Written tasks:
**A.** Switch "bureaucracy" to "red tape" as you copy out part of the passage on State enterprises, beginning at the words "State enterprises were" and stopping after "ownership widening significantly.".
**B.** Carry on the passage on State enterprises and public debt past its final sentence.

State enterprises were initially set up to offer public goods or services and achieve specific social outcomes. The idea was to avoid the bureaucracy of the public service and, through entities fashioned as competitive, “private” corporations provide a better quality of delivery. This was where the problem began.

For though incorporated under company laws that impose specific duties and obligations, most of these companies remained 100 per cent owned, partially owned or indirectly owned by the State. In a way, the companies were meant to be preludes to widespread divestment. Shares would have been sold, with ownership widening significantly.

But despite their ballooning number (at one stage there were as many as 80 State enterprises) these companies have not become the profit-making behemoths they were meant to be. Today, of the 54 State enterprises, only ten generate profits.

Meanwhile, State enterprises account for about $45 billion of the State’s $93 billion public debt. And as the JSC has heard, this debt is not properly monitored with a view to ensuring returns on investment. There is no check on whether growth exceeds the cost of borrowing. In other words, these companies are billion-dollar holes.

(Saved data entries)
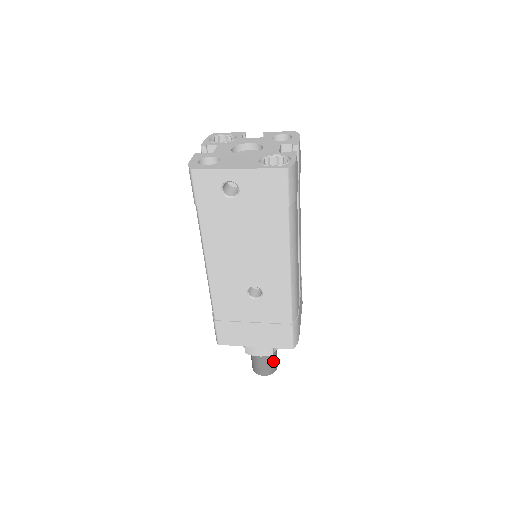
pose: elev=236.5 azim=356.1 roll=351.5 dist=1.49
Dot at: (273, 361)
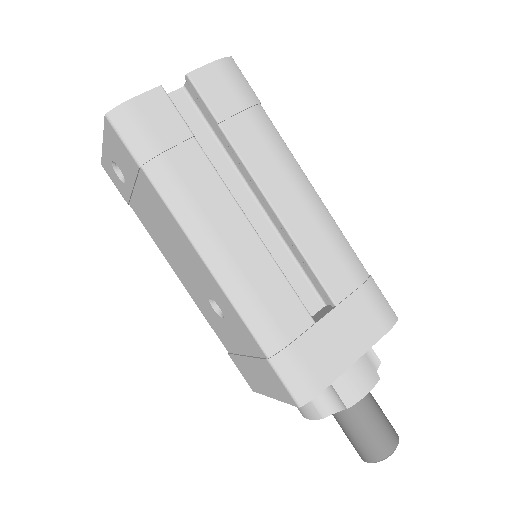
Dot at: (366, 437)
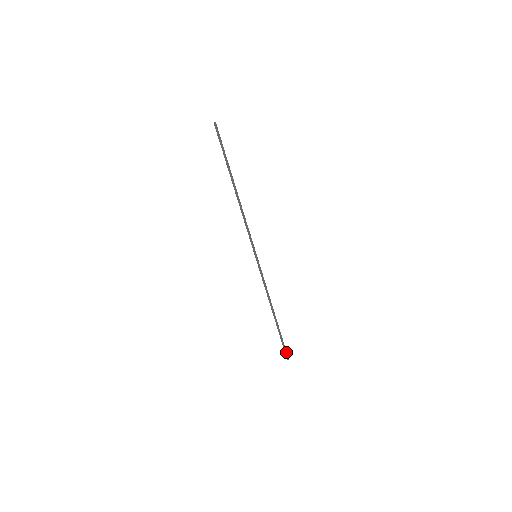
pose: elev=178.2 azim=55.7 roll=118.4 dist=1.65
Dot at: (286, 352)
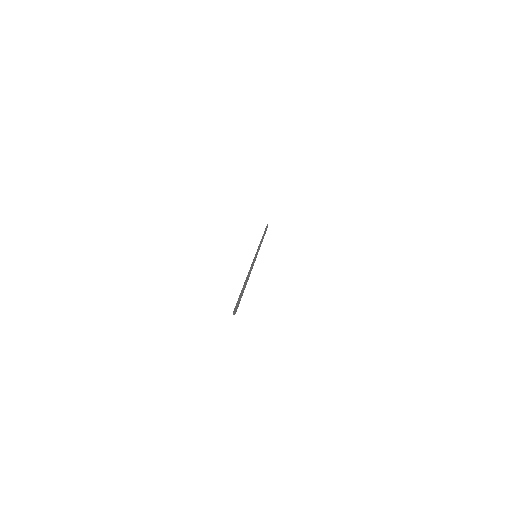
Dot at: (237, 307)
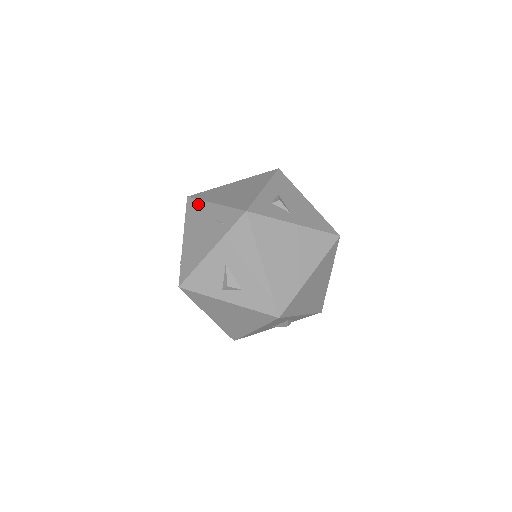
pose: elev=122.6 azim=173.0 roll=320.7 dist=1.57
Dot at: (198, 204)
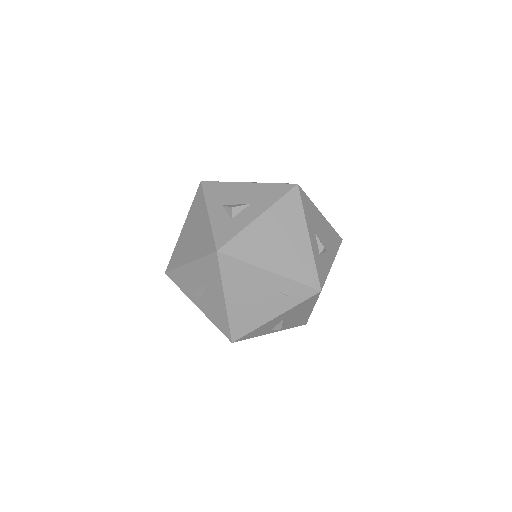
Dot at: (242, 266)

Answers in order:
**A.**
State enterprises were initially set up to offer public goods or services and achieve specific social outcomes. The idea was to avoid the red tape of the public service and, through entities fashioned as competitive, “private” corporations provide a better quality of delivery. This was where the problem began.

For though incorporated under company laws that impose specific duties and obligations, most of these companies remained 100 per cent owned, partially owned or indirectly owned by the State. In a way, the companies were meant to be preludes to widespread divestment. Shares would have been sold, with ownership widening significantly.

**B.**
We must now, therefore, ask: what is the role of these State enterprises today? Are they meant to provide jobs, stimulate the economy, or provide services? If these are their objectives, clearly, they are not effectively fulfilling their mandates. CAL, like the Petroleum Company of Trinidad and Tobago Limited, is unprofitable and depends on government subventions to survive.

Some enterprises, though, are profitable. How can the performance of companies like First Citizens Holding Limited, the National Gas Company of Trinidad and Tobago Limited, and TSTT be replicated throughout the sector?

While in 2011, the State Enterprises Performance Monitoring Manual was updated to ensure oversight of the acquiring of “significant assets” by these companies, the time has come for a fundamental re-think of how they relate to taxpayers. Starting with their accountability to JSCs.